Designing Sound Futures is a York University funded research project focusing on sound, technology, inclusive design, and transdisciplinary learning.

Kwartzlab Modular Makerspace

The Kwartzlab Modular Makerspace Project (Kitzmann, Thumlert, Melin* and Teboul*), in partnership with Kwartzlab, is a research project that is exploring what and how people learn about the practice of modular synthesis through building and testing their own component systems in a community-driven maker environment.  This site-based research workshop spanning 11 weeks benefits from the expertise of synth designer Dakota Melin (hale modular) and the community/partnership-based work of project lead, Andreas Kitzmann.

This work examines the opportunities for transdisciplinary connection-making between the arts, music, and STEM (electronics, fabrication, case design), and if and how novel (transdisciplinary) interests emerge through making.

Learning through Making, Testing & Playing Musical Instruments

Making in schools is problematic today as ‘makerspace’ learning has been largely re-compartmentalized for narrow disciplinary and curricular/assessment purposes that attenuate the very energies and opportunities of situated learning and making in authentic environments.

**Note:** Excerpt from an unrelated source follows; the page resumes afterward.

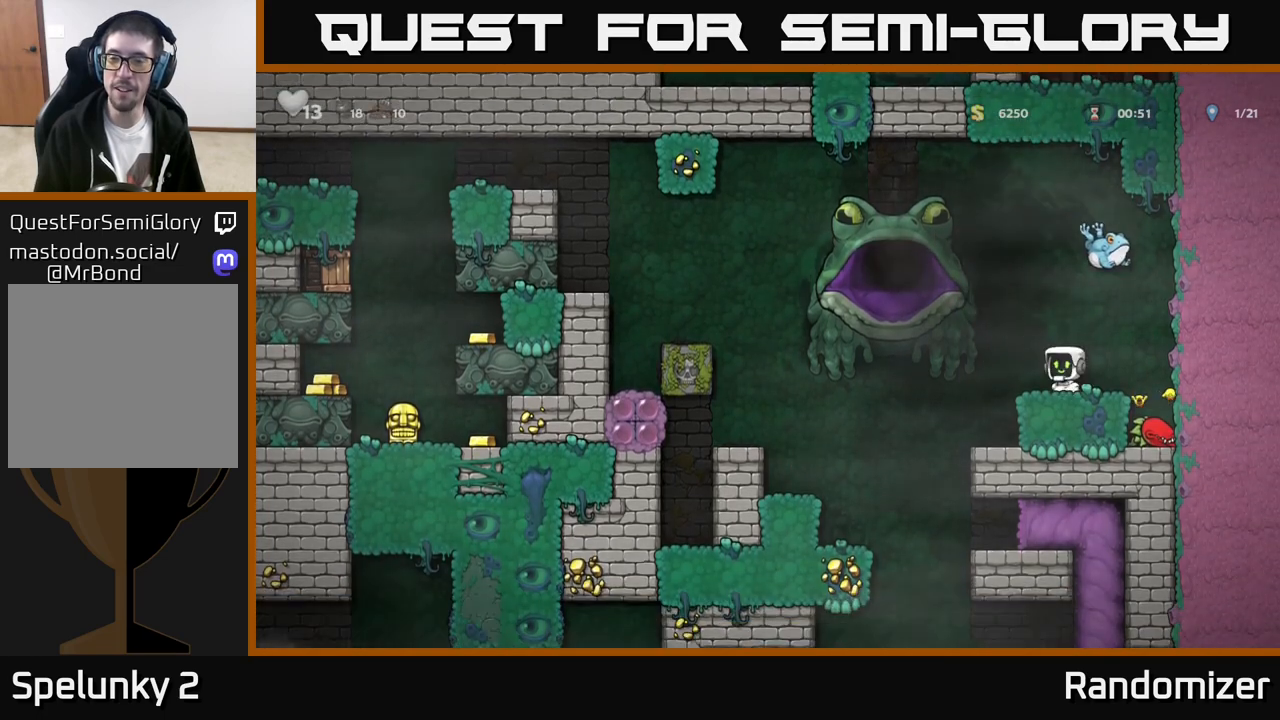
{"buttons": [], "left_stick": "center", "events": [[133, "A", "down"], [133, "left_stick", "right"], [417, "A", "up"], [483, "left_stick", "center"]]}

When making is turned into a predicted/predictable – hylomorphic –  enterprise, the opportunities for genuine inquiry and significant learning quickly dissipate.

Our research objectives will be achieved through integrating ‘production pedagogy’ (Thumlert, 2015) with ‘material centric’ inquiry (Nolan, 2019) in authentic community-based spaces where what is made serves the creative purposes and artistic, scientific, and vocational interests of the participant makers. 

Unlike domesticated school-based ‘constructionist’ pedagogies, production pedagogy enables learners to directly engage authentic tools and practical design/artistic challenges through the making of authentic artefacts that matter to the makers, and connect to environments, tools, and performance contexts in the world. 

In bringing the tools and practices of synthesis and electronic music instruments to the Kwartzlab, our research questions include:

  • What and how do people learn through engaging the practice of building, testing and then using modular synthesizers? What is the role/function of designer/apprentice relationship?
  • How does gaining an understanding of electronics and circuit design impact the experience of using creative technologies, such as a modular synthesizer?
  • What modes of inquiry and affective relations emerge through exploration, building and compositional making?
  • What collaborative practices might materialize through community-based making?
  • To what extent do participants experience empowered identities through the process of understanding and making the tools they use for sound and musical expression?
  • If, how and to what extent do transdisciplinary interests emerge through the process of making (i.e., do participants interested in music develop interests in electronics (STEM); and do participants interested in electronics/STEM develop interests in music and sound)?
 

We are also looking at the contingencies and challenges of authentic making where learning processes are interrupted (and enriched) by questions, material challenges and technical ‘failures’, and how communities work together with project leads to negotiate the kinds of authentic obstacles that are excluded from pre-packaged maker ‘kits’ and commoditized K-12 ‘maker curriculum’ where outcomes are known in advanced. 

Designing Sound Futures was made possible by a York University Catalyzing Interdisciplinary Research Clusters (CIRC) Grant and the support of our many academic, community and industry partners.